The first few days, I was pretty out of it. I remember waking up and telling Gordon, “the baby’s moving again, come feel”. I thought that I was still pregnant. When they would tell me I had the baby, I remember wondering where she was and why she wasn’t with me. Gordon would gently remind me that I already had her, that she was doing good, and he would show me pictures of her. I felt confused, like there were pieces of the puzzle missing?????

He was worried that I wasn’t dealing with the reality of what had happened.

Mommy and Baby Bonding/The Gift of Love

It was killing me not to be able to see my baby, and at the same time, I did not realize how long it had been. All I knew was that I still hadn’t seen my angel. Destynee wasn’t doing well, and neither was I.

The NICU nurses started getting very concerned, because she started going down hill again and they didn’t know why. One of them made it very clear, that she thought that Destynee desperately needed to bond with her mommy. They knew I wasn’t strong enough to walk or even get into a wheelchair.


I remember being so excited, and at the same time, scared to death to see her. I didn’t know if I was mentally or emotionally strong enough to see her. I wanted to be strong for her, and I just wasn’t.

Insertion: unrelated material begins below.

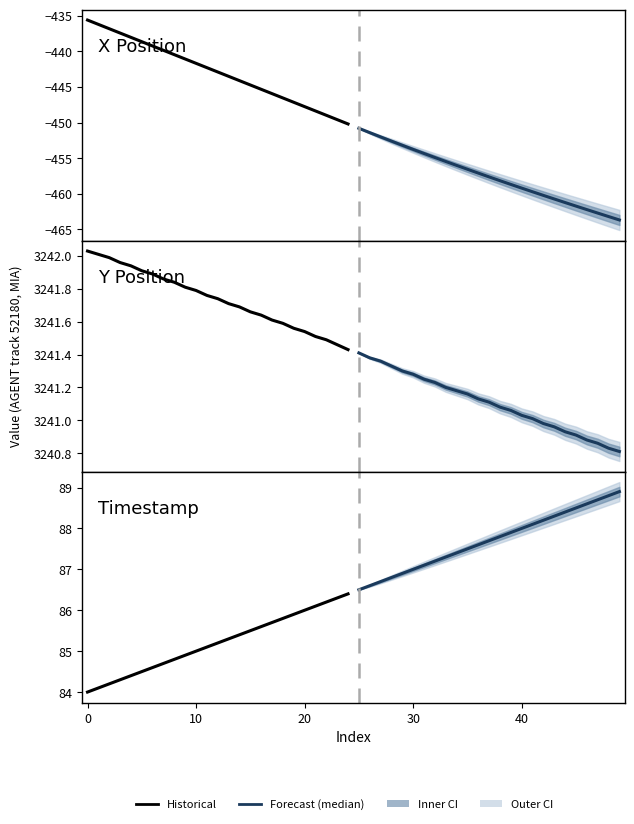

List the series in order of their peak value, highest first.

Forecast (median), Historical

I wanted so bad to hold her, and tell her everything was going to be okay…..She looked so fragile, I barely dared to touch her……. After I left, I felt stronger, yet more torn than ever. I couldn’t bare to be away from her, but I had no choice. I knew that we both had a long way to go before we could really be there for each other.

Gordon came back about an hour later, and excitedly told me, that she was drastically doing better and that her heart calmed right down. The NICU nurses were amazed!!! She stabilized moments after I touched her, and she started progressing rapidly.

Gordon was our sticky glue that kept us all together. He would run from my room, to the NICU and back, all day long. He was our ROCK.

The Traggic Loss/Hysterectomy

After about 8 hours, I was stable enough for Gordon to see me. He said he just sat by my side, watching me sleep. I woke up almost 16 hours later. I only remember bits and pieces of the next few days. Gordon, Dr. Draper, and my mom were standing around me. As Gordon grabbed my hand, I felt his warmness and strength. I remember thinking that he was going to have my baby there for me…..He waited until he could see that he had my full attention; I was in and out of it.

He looked deep into my eyes, and I could see the tragedy inside him. As he told me what had happened, I felt myself sink deep into an indescribable darkness. I wanted to go back to sleep, was very foggy, and hoped it was all a dream. I don’t remember showing much emotion, as I was numbed with pain.

Dr. Draper told Gordon he admired him for having the courage to tell me. He said that most men ask him to do it. Gordon said, he thought I might take it better from him. I could see that both of them wanted desperately to be there for me.